Segment Start: Data

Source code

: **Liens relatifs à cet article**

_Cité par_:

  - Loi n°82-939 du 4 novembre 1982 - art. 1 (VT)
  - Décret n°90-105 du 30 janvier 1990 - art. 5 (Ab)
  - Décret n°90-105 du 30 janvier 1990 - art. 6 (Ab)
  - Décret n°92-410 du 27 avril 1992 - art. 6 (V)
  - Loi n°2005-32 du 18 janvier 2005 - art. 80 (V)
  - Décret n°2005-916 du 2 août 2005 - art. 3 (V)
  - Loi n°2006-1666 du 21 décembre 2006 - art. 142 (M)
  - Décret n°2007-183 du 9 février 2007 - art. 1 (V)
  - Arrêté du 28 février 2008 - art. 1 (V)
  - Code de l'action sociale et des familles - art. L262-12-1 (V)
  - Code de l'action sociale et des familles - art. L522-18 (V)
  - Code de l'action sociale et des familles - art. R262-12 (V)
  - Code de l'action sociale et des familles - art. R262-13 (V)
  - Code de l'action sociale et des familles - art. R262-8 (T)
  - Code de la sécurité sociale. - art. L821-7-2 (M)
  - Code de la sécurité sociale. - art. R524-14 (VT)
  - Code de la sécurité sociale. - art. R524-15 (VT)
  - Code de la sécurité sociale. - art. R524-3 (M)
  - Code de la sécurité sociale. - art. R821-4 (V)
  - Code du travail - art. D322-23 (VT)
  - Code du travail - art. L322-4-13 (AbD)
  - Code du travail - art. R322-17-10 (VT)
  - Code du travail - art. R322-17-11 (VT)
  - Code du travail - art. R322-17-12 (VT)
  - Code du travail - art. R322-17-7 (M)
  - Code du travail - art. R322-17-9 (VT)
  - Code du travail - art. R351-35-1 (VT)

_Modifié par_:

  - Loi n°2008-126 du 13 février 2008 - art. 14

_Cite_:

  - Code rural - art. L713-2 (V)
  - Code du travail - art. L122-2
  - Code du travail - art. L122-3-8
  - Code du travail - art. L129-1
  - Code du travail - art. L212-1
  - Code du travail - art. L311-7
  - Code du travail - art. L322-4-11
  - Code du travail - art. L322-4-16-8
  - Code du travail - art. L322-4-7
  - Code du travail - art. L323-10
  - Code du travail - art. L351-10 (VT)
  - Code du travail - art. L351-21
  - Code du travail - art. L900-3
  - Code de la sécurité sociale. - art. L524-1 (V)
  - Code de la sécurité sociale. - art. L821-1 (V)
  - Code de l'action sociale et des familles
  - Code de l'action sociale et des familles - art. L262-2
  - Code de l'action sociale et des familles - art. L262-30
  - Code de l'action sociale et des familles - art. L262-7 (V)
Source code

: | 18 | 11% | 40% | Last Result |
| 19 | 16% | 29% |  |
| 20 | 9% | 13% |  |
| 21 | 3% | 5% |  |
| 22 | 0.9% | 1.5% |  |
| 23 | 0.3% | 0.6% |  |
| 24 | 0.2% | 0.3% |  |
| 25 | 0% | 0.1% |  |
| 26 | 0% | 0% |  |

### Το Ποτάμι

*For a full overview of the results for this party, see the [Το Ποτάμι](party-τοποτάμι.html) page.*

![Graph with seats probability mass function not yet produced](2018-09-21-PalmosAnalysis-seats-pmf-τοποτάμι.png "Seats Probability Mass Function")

Segment End: Data

Go through the records and repeat each one exactly as written.

Answer to the exercise:
Source code

: **Liens relatifs à cet article**

_Cité par_:

  - Loi n°82-939 du 4 novembre 1982 - art. 1 (VT)
  - Décret n°90-105 du 30 janvier 1990 - art. 5 (Ab)
  - Décret n°90-105 du 30 janvier 1990 - art. 6 (Ab)
  - Décret n°92-410 du 27 avril 1992 - art. 6 (V)
  - Loi n°2005-32 du 18 janvier 2005 - art. 80 (V)
  - Décret n°2005-916 du 2 août 2005 - art. 3 (V)
  - Loi n°2006-1666 du 21 décembre 2006 - art. 142 (M)
  - Décret n°2007-183 du 9 février 2007 - art. 1 (V)
  - Arrêté du 28 février 2008 - art. 1 (V)
  - Code de l'action sociale et des familles - art. L262-12-1 (V)
  - Code de l'action sociale et des familles - art. L522-18 (V)
  - Code de l'action sociale et des familles - art. R262-12 (V)
  - Code de l'action sociale et des familles - art. R262-13 (V)
  - Code de l'action sociale et des familles - art. R262-8 (T)
  - Code de la sécurité sociale. - art. L821-7-2 (M)
  - Code de la sécurité sociale. - art. R524-14 (VT)
  - Code de la sécurité sociale. - art. R524-15 (VT)
  - Code de la sécurité sociale. - art. R524-3 (M)
  - Code de la sécurité sociale. - art. R821-4 (V)
  - Code du travail - art. D322-23 (VT)
  - Code du travail - art. L322-4-13 (AbD)
  - Code du travail - art. R322-17-10 (VT)
  - Code du travail - art. R322-17-11 (VT)
  - Code du travail - art. R322-17-12 (VT)
  - Code du travail - art. R322-17-7 (M)
  - Code du travail - art. R322-17-9 (VT)
  - Code du travail - art. R351-35-1 (VT)

_Modifié par_:

  - Loi n°2008-126 du 13 février 2008 - art. 14

_Cite_:

  - Code rural - art. L713-2 (V)
  - Code du travail - art. L122-2
  - Code du travail - art. L122-3-8
  - Code du travail - art. L129-1
  - Code du travail - art. L212-1
  - Code du travail - art. L311-7
  - Code du travail - art. L322-4-11
  - Code du travail - art. L322-4-16-8
  - Code du travail - art. L322-4-7
  - Code du travail - art. L323-10
  - Code du travail - art. L351-10 (VT)
  - Code du travail - art. L351-21
  - Code du travail - art. L900-3
  - Code de la sécurité sociale. - art. L524-1 (V)
  - Code de la sécurité sociale. - art. L821-1 (V)
  - Code de l'action sociale et des familles
  - Code de l'action sociale et des familles - art. L262-2
  - Code de l'action sociale et des familles - art. L262-30
  - Code de l'action sociale et des familles - art. L262-7 (V)
Source code

: | 18 | 11% | 40% | Last Result |
| 19 | 16% | 29% |  |
| 20 | 9% | 13% |  |
| 21 | 3% | 5% |  |
| 22 | 0.9% | 1.5% |  |
| 23 | 0.3% | 0.6% |  |
| 24 | 0.2% | 0.3% |  |
| 25 | 0% | 0.1% |  |
| 26 | 0% | 0% |  |

### Το Ποτάμι

*For a full overview of the results for this party, see the [Το Ποτάμι](party-τοποτάμι.html) page.*

![Graph with seats probability mass function not yet produced](2018-09-21-PalmosAnalysis-seats-pmf-τοποτάμι.png "Seats Probability Mass Function")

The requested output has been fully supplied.